The more complex direction:

  • Since we've considered bilateral liquidity addition, why not go all the way and not force liquidity removal? Instead, only remove liquidity when the Hook-Pool manager deems it necessary. This would further reduce the gas cost during user swaps, making the Aggregator Hook more "usable." However, this could introduce a more complex liquidity addition algorithm than the simpler solution mentioned above.

The current source code for the Aggregator Hook pool is available at: Aggregator-Hook.
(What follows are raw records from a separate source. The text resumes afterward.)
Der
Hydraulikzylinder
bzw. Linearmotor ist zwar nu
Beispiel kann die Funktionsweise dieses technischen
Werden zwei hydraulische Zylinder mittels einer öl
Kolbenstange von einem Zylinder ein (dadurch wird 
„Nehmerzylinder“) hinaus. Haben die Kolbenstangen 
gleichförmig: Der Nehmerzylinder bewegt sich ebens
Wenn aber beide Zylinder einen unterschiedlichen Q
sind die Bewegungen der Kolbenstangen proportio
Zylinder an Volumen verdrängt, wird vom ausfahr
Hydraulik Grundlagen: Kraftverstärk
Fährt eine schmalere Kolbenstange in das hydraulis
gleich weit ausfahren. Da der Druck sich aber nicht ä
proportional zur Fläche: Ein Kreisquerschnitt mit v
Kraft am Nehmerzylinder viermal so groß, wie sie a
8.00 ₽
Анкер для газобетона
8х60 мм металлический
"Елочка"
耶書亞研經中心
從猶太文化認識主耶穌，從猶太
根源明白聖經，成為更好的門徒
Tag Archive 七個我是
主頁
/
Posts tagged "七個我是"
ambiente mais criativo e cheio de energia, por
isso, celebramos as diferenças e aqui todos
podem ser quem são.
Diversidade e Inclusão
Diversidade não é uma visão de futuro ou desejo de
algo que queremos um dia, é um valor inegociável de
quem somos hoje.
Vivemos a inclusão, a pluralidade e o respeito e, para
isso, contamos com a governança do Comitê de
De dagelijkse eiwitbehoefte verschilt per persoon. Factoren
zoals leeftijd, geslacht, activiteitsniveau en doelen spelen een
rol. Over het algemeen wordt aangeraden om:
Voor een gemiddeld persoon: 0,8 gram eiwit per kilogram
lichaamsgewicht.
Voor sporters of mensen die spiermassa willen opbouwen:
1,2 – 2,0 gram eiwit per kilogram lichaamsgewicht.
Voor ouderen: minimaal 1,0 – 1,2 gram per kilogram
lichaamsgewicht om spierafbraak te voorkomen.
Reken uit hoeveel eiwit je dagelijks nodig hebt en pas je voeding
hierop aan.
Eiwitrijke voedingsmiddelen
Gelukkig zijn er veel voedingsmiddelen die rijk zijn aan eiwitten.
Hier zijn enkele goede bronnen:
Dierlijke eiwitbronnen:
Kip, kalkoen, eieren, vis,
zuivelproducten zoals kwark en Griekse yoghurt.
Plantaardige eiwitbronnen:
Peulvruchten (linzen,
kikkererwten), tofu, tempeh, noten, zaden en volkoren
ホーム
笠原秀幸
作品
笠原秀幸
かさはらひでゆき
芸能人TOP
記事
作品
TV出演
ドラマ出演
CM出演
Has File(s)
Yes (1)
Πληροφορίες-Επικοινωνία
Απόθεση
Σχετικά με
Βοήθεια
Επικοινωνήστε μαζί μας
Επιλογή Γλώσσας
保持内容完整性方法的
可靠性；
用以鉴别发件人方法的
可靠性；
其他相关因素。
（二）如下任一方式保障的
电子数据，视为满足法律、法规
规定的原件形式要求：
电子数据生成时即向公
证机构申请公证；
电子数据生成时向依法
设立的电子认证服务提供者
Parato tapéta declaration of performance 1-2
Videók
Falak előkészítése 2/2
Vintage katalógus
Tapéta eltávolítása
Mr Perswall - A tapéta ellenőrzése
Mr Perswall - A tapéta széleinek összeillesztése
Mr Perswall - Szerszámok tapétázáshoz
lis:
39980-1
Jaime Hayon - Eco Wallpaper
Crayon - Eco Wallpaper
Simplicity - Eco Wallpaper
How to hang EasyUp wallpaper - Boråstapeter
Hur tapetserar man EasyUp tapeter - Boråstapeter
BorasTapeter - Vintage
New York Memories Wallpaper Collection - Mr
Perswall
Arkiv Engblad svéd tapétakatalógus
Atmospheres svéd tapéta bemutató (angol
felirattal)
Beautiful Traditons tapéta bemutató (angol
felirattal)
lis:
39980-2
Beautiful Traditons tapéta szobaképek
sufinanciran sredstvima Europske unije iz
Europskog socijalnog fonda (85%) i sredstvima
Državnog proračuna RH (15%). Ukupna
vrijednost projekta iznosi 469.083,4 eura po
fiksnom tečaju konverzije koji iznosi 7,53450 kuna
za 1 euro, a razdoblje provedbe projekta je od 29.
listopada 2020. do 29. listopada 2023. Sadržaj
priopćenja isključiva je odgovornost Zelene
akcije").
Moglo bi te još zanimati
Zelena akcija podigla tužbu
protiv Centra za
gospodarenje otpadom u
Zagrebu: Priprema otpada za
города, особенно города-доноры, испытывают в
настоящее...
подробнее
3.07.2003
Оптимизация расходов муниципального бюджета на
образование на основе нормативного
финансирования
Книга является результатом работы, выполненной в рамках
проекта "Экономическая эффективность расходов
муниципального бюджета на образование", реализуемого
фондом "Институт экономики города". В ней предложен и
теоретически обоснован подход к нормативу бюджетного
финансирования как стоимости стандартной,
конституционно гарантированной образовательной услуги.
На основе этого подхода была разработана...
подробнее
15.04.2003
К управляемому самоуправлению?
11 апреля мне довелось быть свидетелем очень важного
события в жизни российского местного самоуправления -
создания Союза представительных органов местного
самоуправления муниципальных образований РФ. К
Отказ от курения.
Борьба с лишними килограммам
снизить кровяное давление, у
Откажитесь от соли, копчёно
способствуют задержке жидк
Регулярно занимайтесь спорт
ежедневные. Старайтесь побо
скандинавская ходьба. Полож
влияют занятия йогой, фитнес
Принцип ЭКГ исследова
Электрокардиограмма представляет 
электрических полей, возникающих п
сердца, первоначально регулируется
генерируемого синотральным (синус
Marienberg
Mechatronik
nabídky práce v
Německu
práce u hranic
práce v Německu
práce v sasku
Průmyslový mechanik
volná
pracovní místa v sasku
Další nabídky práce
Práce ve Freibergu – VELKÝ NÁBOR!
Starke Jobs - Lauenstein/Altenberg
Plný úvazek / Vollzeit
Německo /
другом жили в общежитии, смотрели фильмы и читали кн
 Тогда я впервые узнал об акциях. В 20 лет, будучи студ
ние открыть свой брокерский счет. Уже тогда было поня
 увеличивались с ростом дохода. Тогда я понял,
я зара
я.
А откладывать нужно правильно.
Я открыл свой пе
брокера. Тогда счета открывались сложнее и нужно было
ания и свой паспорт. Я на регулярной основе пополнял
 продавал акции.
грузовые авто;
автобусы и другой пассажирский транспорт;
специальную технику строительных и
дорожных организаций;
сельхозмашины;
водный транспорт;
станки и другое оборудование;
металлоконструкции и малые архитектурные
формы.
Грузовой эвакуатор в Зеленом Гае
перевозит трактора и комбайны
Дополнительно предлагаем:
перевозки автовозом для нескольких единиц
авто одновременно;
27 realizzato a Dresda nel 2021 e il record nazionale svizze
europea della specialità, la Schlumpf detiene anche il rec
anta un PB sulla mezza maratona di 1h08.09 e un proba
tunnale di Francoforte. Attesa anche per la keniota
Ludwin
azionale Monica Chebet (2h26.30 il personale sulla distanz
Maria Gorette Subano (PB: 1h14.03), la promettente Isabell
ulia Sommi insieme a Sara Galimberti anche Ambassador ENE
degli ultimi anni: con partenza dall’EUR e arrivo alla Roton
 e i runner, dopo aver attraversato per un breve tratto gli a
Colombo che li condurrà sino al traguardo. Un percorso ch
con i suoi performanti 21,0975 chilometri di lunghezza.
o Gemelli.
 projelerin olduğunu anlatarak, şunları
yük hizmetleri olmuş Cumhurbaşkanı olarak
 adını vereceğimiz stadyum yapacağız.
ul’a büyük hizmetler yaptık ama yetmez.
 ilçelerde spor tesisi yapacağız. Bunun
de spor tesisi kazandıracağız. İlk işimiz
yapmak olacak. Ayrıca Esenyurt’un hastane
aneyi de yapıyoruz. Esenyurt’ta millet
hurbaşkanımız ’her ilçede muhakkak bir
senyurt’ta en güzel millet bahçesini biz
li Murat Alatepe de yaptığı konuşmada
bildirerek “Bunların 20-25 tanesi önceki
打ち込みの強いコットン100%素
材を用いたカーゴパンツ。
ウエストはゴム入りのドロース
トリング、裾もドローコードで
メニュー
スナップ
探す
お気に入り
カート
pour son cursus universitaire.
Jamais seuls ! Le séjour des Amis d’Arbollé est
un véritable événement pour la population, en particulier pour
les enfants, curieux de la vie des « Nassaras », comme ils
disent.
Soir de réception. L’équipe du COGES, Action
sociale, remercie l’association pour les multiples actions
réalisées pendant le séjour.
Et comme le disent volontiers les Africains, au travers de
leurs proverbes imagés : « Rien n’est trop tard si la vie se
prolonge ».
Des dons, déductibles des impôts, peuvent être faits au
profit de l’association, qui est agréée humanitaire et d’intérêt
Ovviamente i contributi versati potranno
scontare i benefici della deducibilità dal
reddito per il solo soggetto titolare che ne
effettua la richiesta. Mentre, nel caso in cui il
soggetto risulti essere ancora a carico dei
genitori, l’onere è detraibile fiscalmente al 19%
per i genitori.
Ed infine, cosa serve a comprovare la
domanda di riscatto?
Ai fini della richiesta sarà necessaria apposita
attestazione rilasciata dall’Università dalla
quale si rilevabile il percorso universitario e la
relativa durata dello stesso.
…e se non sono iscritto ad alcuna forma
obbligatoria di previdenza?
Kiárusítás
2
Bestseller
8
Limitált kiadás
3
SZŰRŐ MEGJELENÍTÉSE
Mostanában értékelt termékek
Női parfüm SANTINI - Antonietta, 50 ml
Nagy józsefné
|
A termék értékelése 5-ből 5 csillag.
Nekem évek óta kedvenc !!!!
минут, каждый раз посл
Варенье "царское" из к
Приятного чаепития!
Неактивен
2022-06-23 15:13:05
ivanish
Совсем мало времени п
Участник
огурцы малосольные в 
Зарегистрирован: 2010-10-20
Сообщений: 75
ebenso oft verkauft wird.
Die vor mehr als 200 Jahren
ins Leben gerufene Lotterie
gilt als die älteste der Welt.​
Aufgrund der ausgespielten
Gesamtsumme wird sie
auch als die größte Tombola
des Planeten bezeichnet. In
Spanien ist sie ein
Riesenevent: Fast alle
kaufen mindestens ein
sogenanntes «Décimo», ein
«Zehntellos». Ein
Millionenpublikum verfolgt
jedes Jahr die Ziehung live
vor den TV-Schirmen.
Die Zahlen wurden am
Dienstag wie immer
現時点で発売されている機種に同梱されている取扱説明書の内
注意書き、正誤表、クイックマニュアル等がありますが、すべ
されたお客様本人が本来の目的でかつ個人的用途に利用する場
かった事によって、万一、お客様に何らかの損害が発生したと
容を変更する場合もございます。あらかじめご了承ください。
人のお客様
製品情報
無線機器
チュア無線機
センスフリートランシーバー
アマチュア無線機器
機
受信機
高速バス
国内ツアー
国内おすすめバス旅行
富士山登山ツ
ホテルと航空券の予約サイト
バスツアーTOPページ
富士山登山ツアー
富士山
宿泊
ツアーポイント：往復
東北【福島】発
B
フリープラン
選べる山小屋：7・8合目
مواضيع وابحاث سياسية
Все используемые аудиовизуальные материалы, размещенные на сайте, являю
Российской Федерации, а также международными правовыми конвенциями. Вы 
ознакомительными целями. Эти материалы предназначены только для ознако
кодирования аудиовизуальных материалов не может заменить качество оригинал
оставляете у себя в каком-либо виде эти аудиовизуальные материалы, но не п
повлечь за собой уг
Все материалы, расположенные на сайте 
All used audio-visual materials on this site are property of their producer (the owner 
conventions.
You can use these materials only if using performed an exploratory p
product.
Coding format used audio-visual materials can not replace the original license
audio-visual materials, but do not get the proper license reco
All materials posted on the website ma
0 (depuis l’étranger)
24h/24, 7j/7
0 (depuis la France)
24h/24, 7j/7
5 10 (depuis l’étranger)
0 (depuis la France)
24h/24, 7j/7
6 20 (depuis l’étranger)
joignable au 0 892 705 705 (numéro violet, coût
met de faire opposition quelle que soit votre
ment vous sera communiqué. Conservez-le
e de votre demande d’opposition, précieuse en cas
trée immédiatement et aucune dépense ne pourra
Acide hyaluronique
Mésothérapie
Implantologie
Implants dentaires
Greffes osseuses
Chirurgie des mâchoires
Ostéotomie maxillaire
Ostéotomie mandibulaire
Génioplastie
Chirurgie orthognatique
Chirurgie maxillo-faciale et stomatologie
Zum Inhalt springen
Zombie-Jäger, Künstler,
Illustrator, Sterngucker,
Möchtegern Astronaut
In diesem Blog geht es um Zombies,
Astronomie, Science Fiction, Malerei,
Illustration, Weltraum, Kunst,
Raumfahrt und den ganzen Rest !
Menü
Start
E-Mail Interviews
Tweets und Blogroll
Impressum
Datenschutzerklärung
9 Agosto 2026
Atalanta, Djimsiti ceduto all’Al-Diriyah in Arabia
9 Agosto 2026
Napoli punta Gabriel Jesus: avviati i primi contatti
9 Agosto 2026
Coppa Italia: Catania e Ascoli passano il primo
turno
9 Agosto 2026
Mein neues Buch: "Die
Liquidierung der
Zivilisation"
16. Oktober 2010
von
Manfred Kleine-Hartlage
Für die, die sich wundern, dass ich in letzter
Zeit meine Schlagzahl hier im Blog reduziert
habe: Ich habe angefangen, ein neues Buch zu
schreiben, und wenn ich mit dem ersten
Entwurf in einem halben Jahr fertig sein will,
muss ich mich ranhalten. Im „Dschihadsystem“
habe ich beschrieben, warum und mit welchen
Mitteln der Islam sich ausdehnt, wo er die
For a clearer view of the transaction results, we added a call to the afterSwap Hook to print the results, but this isn't mandatory. There are many intermediate values printed, which can be observed using forge test to watch the Aggregator Hook in action.

DODO V3 might become the first pool to adopt this approach. Our next step is to integrate the Aggregator Hook into the DODO V3 pool. This will likely require some updates to the pool reserve and pool state. After completing all tests, we plan to open-source it, realizing the initial vision of the Hook-Pool concept.